Live-visualization for experimental data aquisition
Providing data integration for laser-plasma accelerator experiments requires a flexible infrastructure that is easily extendable and can be accessed straight-forward. This not only eases the everyday operations of experimentalists, but also enables fast development and deployment of machine learning methods. Therefore, we propose a novel combination of several existing components such as mongoDB, Grafana, and Kafka, to approach this task. The data, which is ingested live during the experiments, is visualized using interactive plots in an easy-to-access Grafana dashboard.

Surrogate model to identify electron injection
The plasma dynamics in laser-plasma accelerators are in most cases inaccessible to direct measurements. The emitted radiation from the electrons inside the plasma, however, contains information about the electron motion and thus about the relevant plasma dynamics but is hard to interpret and thus does not allow for direct interpretation. We propose an invertible-neural-network (INN) based method, radINN, that is capable of translating the emitted radiation spectra to the amount of injected charge over time. The model was trained using synthetic radiation spectra from large-scale particle-in-cell simulations. Its capabilities in identifying the injection process using "wave-breaking radiation" already exceed the capability of human domain experts.

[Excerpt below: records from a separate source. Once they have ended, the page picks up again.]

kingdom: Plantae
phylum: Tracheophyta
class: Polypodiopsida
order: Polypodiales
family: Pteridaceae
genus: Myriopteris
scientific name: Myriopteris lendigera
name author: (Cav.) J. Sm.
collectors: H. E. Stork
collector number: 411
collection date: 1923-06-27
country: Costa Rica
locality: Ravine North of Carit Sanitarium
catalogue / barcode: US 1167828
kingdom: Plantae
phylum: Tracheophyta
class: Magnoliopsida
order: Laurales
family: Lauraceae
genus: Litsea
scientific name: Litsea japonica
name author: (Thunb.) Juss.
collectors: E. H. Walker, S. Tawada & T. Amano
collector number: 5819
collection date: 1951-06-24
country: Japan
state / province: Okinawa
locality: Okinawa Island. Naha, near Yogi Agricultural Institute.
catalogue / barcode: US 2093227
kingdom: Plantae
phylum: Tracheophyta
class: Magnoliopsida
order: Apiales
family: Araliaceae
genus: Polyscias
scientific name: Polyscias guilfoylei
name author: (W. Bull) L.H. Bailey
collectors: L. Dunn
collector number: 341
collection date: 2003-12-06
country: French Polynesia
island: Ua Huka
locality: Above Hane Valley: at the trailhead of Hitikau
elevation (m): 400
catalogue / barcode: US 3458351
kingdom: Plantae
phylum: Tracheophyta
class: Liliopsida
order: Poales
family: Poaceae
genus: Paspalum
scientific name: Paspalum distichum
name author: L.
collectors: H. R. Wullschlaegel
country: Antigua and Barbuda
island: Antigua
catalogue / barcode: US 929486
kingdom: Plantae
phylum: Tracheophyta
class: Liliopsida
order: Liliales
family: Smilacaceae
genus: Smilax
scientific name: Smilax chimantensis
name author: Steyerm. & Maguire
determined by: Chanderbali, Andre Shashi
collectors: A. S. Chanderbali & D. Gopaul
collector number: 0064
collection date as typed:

Towards digital twins of LPA driven FELs
Understanding and control of Laser-driven Free Electron Lasers remain to be difficult problems that require highly intensive experimental and theoretical research. The gap between simulated and experimentally collected data might complicate studies and interpretation of obtained results. In this work we developed a deep learning based surrogate that could help to fill in this gap. We introduce a surrogate model based on normalising flows for conditional phase-space representation of electron clouds in a FEL beamline. Achieved results let us discuss further benefits and limitations in exploitability of the models to gain deeper understanding of fundamental processes within a beamline.